* _ACTIONS TO TAKE_
**1)** Please list each distinct username that posts in the shark fishing thread, counting every poster once.
**2)** Resume the shark fishing thread from the point where it stops.

* _TEXT SECTION_
-.-.-
# Shark fishing on A Microskiff



## gheenoeguy (Mar 27, 2007)

http://www.youtube.com/watch?v=VJnxYsZNzwM&eurl=http://www.70percent.org/blog/cant-afford-a-ski/


----------



## deerfly (Mar 10, 2007)

thats badazz right there.


----------



## deerfly (Mar 10, 2007)

I wonder what kind of engine was in that thing, merc or yami?


----------



## tom_in_orl (Dec 9, 2006)

Yeah buddy!!!!!! He must have a few screws loose to tray that. I like his style.


----------



## aaronshore (Aug 24, 2007)

All people with long hair are crazy!!!


----------



## HaMm3r (Dec 11, 2006)

That guy's got a pair of rocks on him! Too bad they're in his head. ;D


----------



## flatsboater72 (May 8, 2008)

Love how all those people think its real. Couple of things I would like to say. If you throw a rod/reel full of multiple pounds of meat off a pier it sinks like an anvil, the shark if really that close would have nailed that bait before the guy ever got it back from the bottom of the sea floor, the last time I caught a shark he didnt swim nice and straight, beautifully displaying its dorsal fin, with a wake behind him. I think you know my opinion on this new addition to our internet fakes....lol this reminds me of the kid with the shark fin in the original JAWS.


----------



## deerfly (Mar 10, 2007)

who around here really knows what the purpose of this thing was. I'd have to guess they weren't trying to fool anyone that wouldn't be fooled. But what ever that machine is made from it sure seems like a lot of trouble for a practical joke, hauls a$$ tho. Its still a pretty cool spoof.  He must be using braid on the rod too, mono would stretch too much. Maybe thats it, it was done as an advertisement for spider wire.
-.-.-
* _DATASET CONTENT_
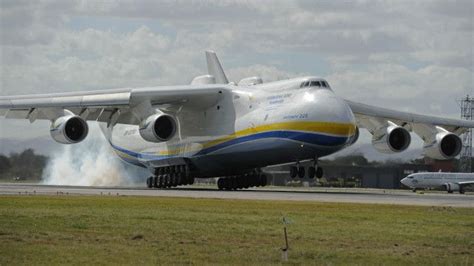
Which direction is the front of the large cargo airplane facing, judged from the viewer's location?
facing the viewer and to the right of the viewer
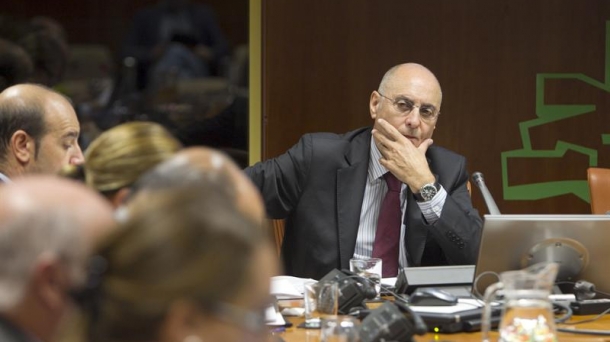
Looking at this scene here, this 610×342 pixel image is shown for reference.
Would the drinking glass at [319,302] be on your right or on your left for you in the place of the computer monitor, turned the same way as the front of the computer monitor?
on your left

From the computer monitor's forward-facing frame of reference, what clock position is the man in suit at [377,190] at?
The man in suit is roughly at 11 o'clock from the computer monitor.

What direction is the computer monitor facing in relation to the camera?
away from the camera

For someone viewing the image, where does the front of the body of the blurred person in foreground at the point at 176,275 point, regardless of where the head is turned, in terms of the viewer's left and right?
facing to the right of the viewer
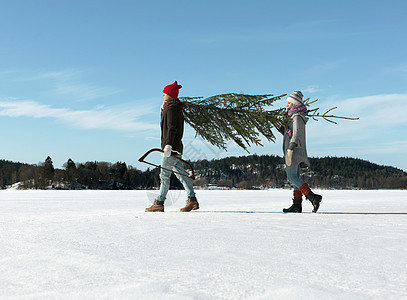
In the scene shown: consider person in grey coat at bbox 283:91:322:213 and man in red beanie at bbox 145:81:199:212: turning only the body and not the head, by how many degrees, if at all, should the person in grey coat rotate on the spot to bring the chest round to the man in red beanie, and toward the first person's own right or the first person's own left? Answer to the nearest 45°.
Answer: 0° — they already face them

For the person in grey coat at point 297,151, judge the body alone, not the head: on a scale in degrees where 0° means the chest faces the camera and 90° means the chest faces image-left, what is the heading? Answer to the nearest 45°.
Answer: approximately 90°

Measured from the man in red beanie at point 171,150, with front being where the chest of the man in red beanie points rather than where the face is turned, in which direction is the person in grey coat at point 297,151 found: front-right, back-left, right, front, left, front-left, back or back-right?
back

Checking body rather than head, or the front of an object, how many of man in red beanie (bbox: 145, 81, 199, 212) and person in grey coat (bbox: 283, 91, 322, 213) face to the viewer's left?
2

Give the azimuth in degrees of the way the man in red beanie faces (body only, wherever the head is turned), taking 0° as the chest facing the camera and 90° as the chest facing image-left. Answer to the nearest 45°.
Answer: approximately 90°
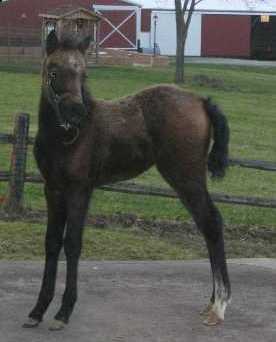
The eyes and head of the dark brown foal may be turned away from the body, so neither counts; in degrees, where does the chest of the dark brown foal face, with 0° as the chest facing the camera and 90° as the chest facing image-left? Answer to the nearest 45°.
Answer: approximately 90°

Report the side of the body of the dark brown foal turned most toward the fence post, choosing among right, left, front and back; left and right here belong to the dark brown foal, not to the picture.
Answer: right
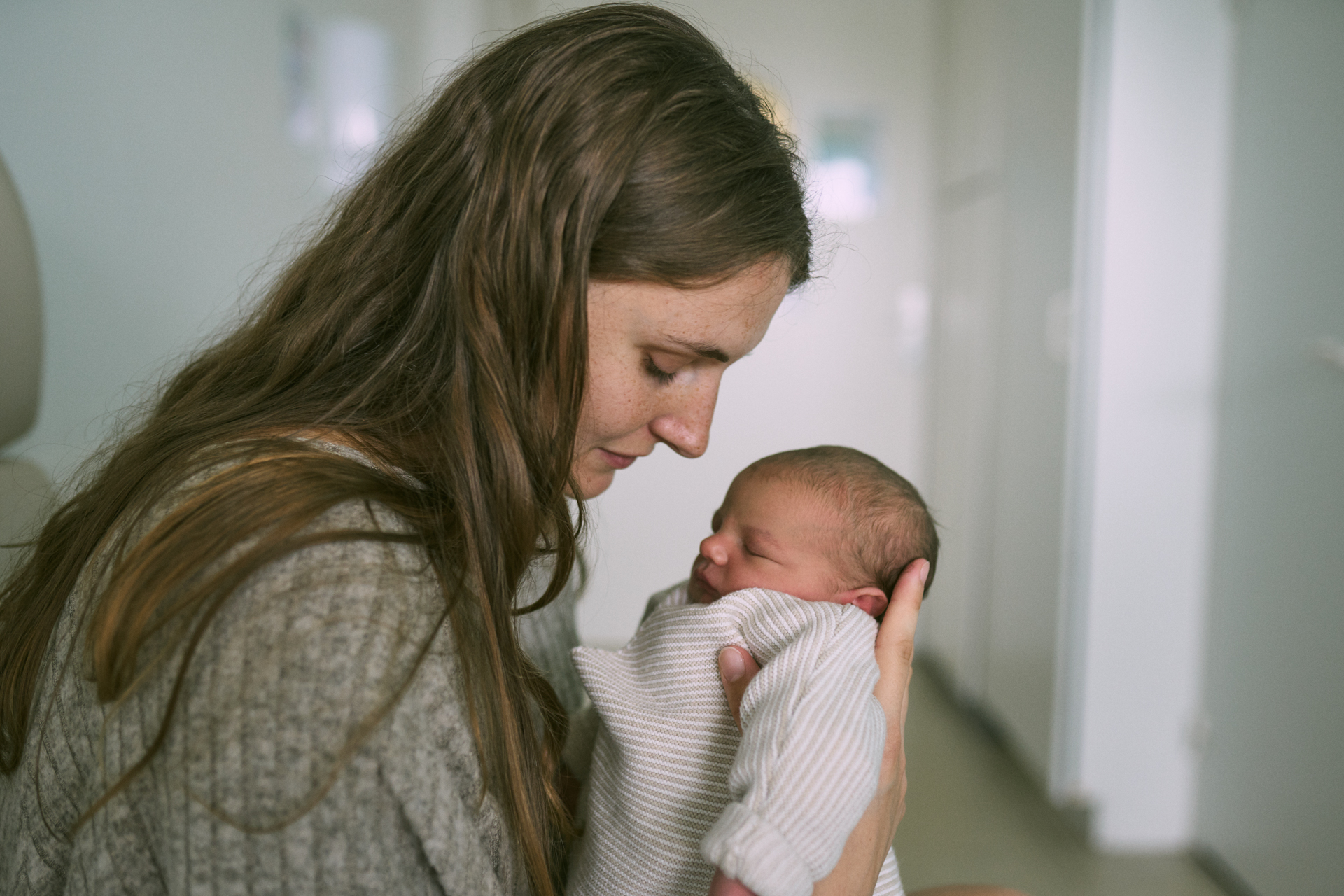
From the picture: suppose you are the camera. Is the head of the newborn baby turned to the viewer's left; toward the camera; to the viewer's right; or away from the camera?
to the viewer's left

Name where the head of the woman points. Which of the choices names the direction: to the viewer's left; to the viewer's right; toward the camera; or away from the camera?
to the viewer's right

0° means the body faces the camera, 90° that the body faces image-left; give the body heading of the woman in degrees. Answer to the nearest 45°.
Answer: approximately 270°
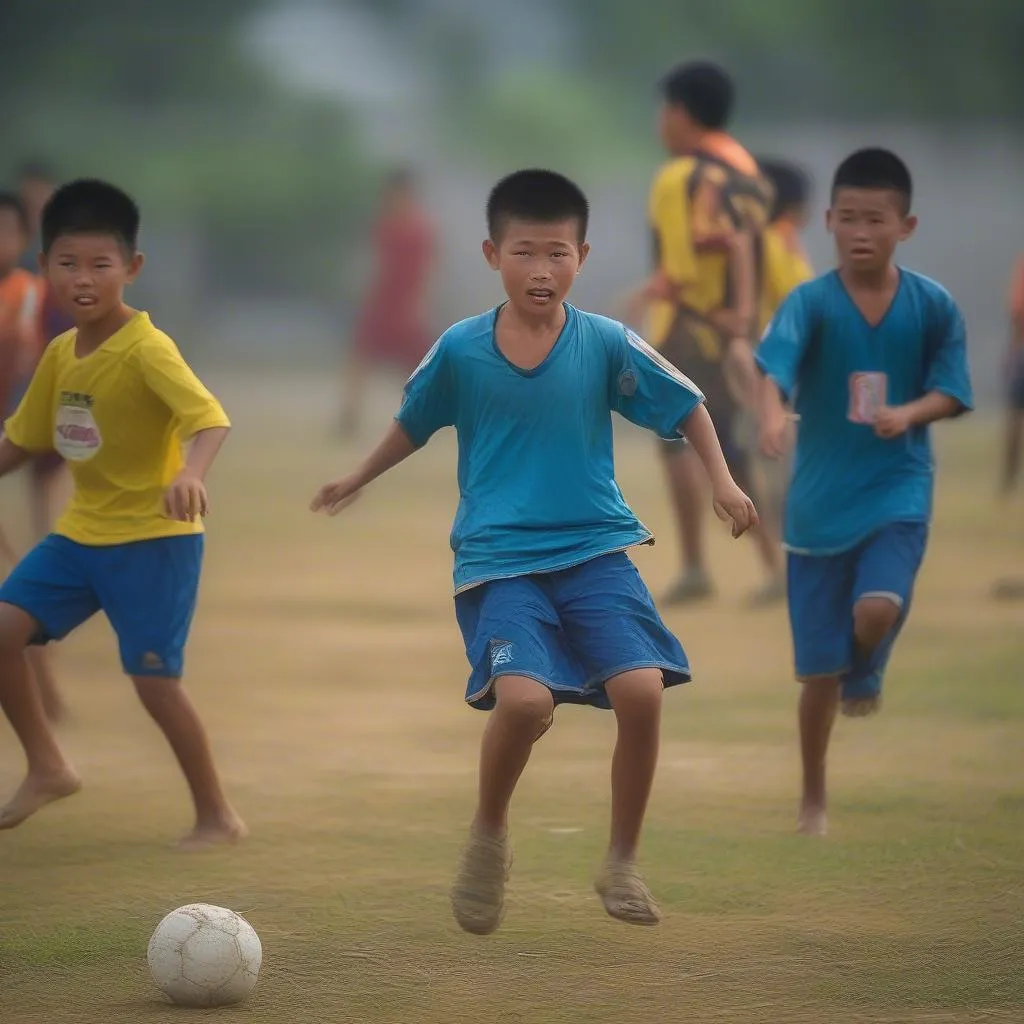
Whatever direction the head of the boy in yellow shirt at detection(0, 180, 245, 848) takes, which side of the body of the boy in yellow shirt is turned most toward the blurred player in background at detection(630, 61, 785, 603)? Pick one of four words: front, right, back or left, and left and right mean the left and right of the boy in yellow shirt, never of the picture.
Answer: back

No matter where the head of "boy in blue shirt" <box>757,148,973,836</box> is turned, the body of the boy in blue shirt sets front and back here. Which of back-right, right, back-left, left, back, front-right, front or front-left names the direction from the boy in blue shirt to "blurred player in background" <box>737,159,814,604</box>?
back

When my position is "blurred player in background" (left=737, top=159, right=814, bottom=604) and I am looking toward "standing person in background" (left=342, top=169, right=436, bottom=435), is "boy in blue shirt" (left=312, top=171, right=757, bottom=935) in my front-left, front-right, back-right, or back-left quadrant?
back-left

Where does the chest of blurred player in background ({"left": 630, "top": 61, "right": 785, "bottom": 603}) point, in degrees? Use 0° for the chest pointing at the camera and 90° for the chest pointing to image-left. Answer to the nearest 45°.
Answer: approximately 90°

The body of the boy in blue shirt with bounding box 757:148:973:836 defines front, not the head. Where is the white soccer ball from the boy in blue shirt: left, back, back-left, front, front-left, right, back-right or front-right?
front-right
-.-.-
* _RESPONSES TO THE EXERCISE_
**1)** gheenoeguy, deerfly, tom_in_orl, aaronshore, HaMm3r, flatsboater72

**2)**
----------



## gheenoeguy (Mar 27, 2007)

I didn't think it was real. I never saw A shark take A bait and and fight on the surface like that.


----------



## litlblusrn4bigred (Jan 8, 2007)

> If you throw a rod/reel full of multiple pounds of meat off a pier it sinks like an anvil, the shark if really that close would have nailed that bait before the guy ever got it back from the bottom of the sea floor, the last time I caught a shark he didnt swim nice and straight, beautifully displaying its dorsal fin, with a wake behind him.



I would venture to say that the red/white floatation device that he had on the butt of the rod might help it float. I dont see where this isnt fake. It "looks" very real to me. I dont see no photo shop used. I would also venture to say that the shark looks really big and I dont see any reason why a shark wouldnt go in a straight line. Why cant anyone beive that it is real? I see nothing that says its not real. AND why did he throw the rod and reel into the water when he was ready to surf instead of fighting the fish? Thats the ONLY thing that is throwing me off. It all "looks" very real to me.


----------



## Big_Fish (Dec 10, 2006)

look closly at the prop wash in front of him and the shark , they kept the boat out of frame


----------



## choppercity47 (Jul 30, 2007)

TOTALLY FAKE GUYS c'mon no questions asked.


----------



## thresher (Dec 18, 2006)

Frivolity but entertaining. The work involved isn't always rewarded so kudos to those guys for working so hard to make an entertaining bit of film. It reminded me too of that bit with the shark fin from Jaws. Hilarious.


----------



## stickwaver (May 13, 2008)

HAHA thats funny... I don't care if its not real! What a good idea for a film!


----------



## tailchaser (Mar 16, 2008)

Entertaining, but not as much as watching you guys argue if it's real or not. Kind of like sitting at the in-laws and saying that the WWF is fake.


----------



## inboardgheenoeguy (Dec 17, 2006)

The WWF is FAKE?!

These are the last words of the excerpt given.